------ Estratto fornito ------

Ed è un codice benefico, la dimestichezza con l’imprevisto, perchè lascia che tutto si trasformi continuamente, portando a traguardi di libertà il contenuto delle più antiche sapienze, che di questo per l’appunto parlavano ai loro albori.
L’ermetismo cui si riferisce Iori in alcuni versi della silloge rimanda sia alla tradizione, sia a una lettura nuova dello stesso: ciò che non viene compreso va visto e rivisto sotto ogni forma esso ci si presenti, e accompagnato dalla convinzione che esso contiene delle chiavi importanti e utili alla nostra evoluzione umana, dove il termine evoluzione va inteso a tutti i livelli, e non solo ad una aulica elevazione spirituale, espressione ormai abusata, ma quanto mai ricorrente.

Da Un altro Sol(o)e

Che viene a me
dal gusto del fare?
Un filo d’erba
mi ha risposto
in segno di speranza
Il vento l’ha spostato
mentre coglievo un fiore
Il giallo ranuncolo
morrà tra le mie mani,
il verde stelo oscillante
vedrà un altro sole,
a dire del miracolo
per nuovo tempo ancora
Potevo essere morto

Ciò che rende così godibile questa silloge è la risoluta volontà di cantare la bellezza della vita, nel vero senso della parola, anche tra gli ultimi versi, dove ci si aspetta un cambiamento, una evoluzione nell’uno o nell’altro registro. Il motto sembrerebbe l’antico detto orientale “Guarda il sole, e l’ombra ti cadrà alle spalle”. Si potrebbe obbiettare che non sempre si riesce a vedere il sole, nel nostro cammino di vita.

------ Dati registrati ------

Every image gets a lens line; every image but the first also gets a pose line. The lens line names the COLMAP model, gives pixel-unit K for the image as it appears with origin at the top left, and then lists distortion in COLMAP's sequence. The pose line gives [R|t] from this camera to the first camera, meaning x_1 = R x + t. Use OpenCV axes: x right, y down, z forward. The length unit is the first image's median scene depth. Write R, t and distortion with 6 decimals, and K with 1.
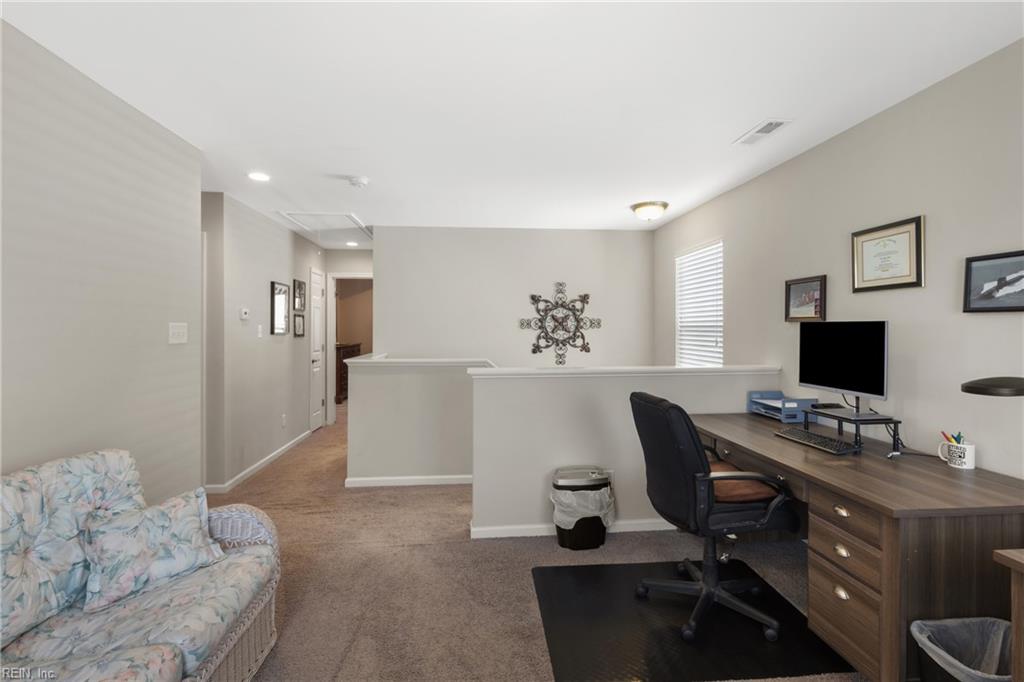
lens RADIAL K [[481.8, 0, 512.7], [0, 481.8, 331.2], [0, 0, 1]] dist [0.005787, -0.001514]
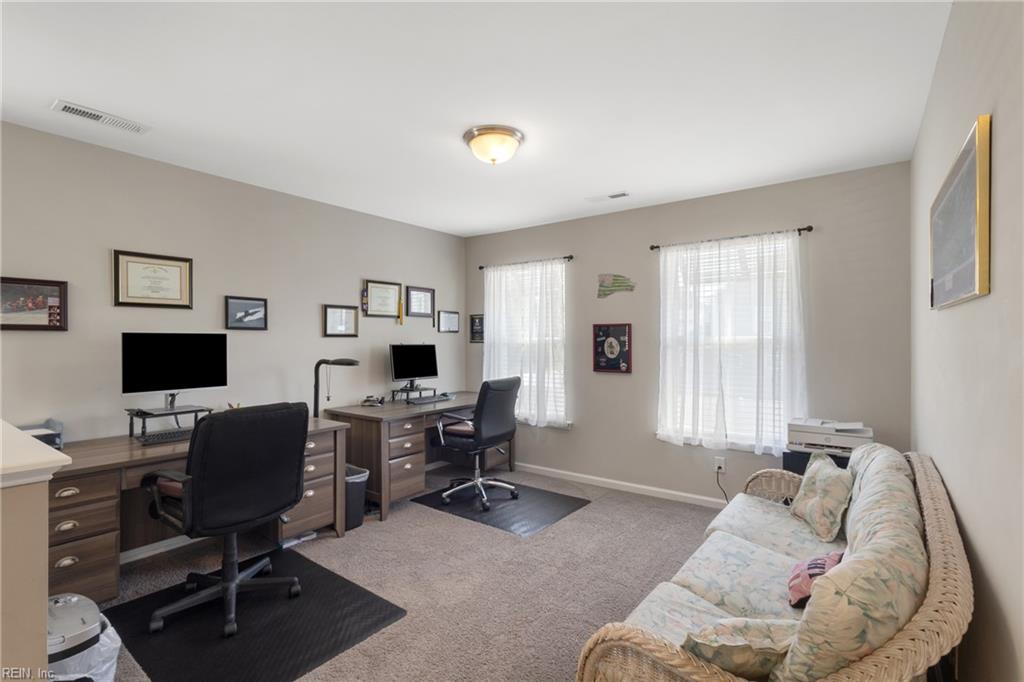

------

▶ [Consegna]
Per favore, spiega in una o due frasi perché il testo sulla silloge di Iori definisce la dimestichezza con l'imprevisto un codice benefico.

▶ [Risposta]
È un codice benefico perché lascia che tutto si trasformi continuamente. In questo modo porta a traguardi di libertà il contenuto delle più antiche sapienze, che ai loro albori parlavano proprio di questo.